(Reading text begins)

Imagine being able to offer hope to people with cancers that were once thought untreatable. Checkpoint immune drugs like pembrolizumab (Keytruda) and nivolumab (Opdivo) are heralding this new era in cancer treatment. Some people taking these drugs can see their cancer completely disappear; there’s nothing left to see on their x-rays.
We rightly celebrate these successes, but must face the sobering truth that only a minority of people experience these dramatic benefits. Decades of research have helped us reach this point. Now scientists and doctors from Australia and around the world are working furiously to learn more about how these immune treatments work or fail.
Who it works for now
Nivolumab and pembrolizumab are checkpoint immunotherapy antibodies. They work by blocking barriers (or “checkpoints”) created by cancer cells to protect against attack from the immune system. Remove the barrier and the immune system can destroy the cancer.
The most success so far for these drugs is with melanoma, which has long been known to respond to immunotherapy. In Australia, single or combination checkpoint immunotherapy substantially helps about half of people with melanoma, and will soon be available for people with kidney and lung cancers.
Trials continue in most types of cancer. Checkpoint immunotherapy has proven beneficial in patients with bladder cancer, head and neck cancer and Hodgkin lymphoma. A smaller proportion of people, typically around 20-30%, are helped in most of these cancers. These successes and failures start to show us how checkpoint immunotherapy works, and how it might work better.

(Reading text ends)
(Extracted records begins)

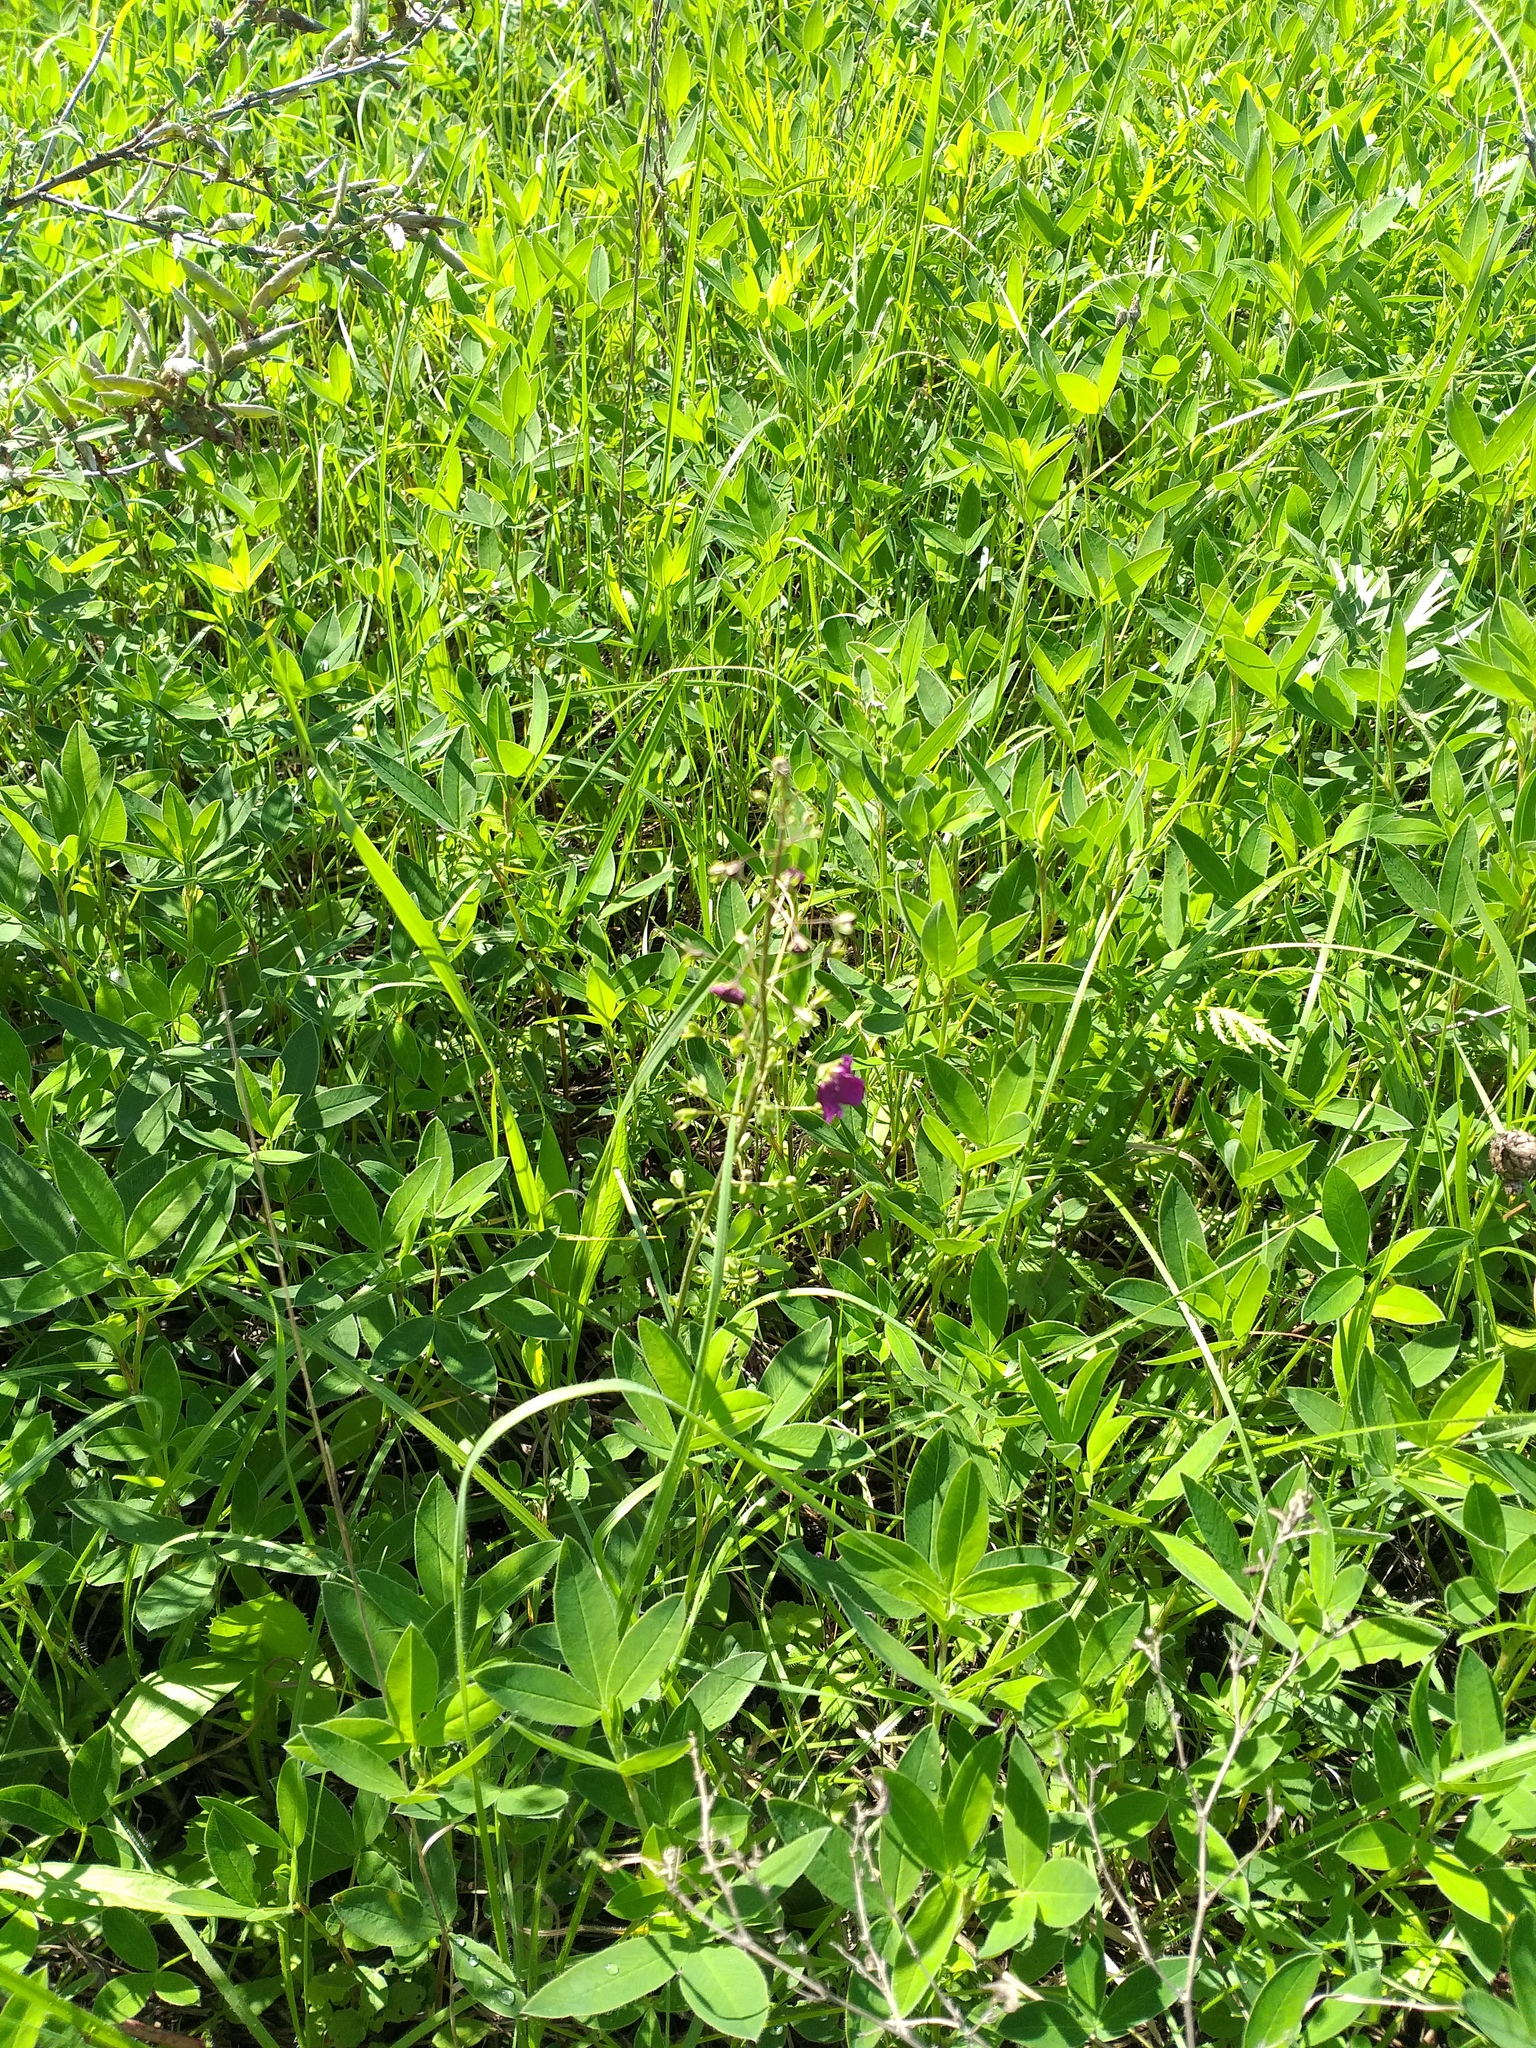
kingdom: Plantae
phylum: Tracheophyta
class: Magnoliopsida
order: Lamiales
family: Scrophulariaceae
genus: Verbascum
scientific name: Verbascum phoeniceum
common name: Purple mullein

(Extracted records ends)

- **Exercise objective**
In the passage on checkpoint immunotherapy, change "Decades of research" to "Many years of research" and write out the text from "We rightly celebrate" up to and including "work or fail.". Rely solely on the text; the entries contribute nothing.

- **Written response**
We rightly celebrate these successes, but must face the sobering truth that only a minority of people experience these dramatic benefits. Many years of research have helped us reach this point. Now scientists and doctors from Australia and around the world are working furiously to learn more about how these immune treatments work or fail.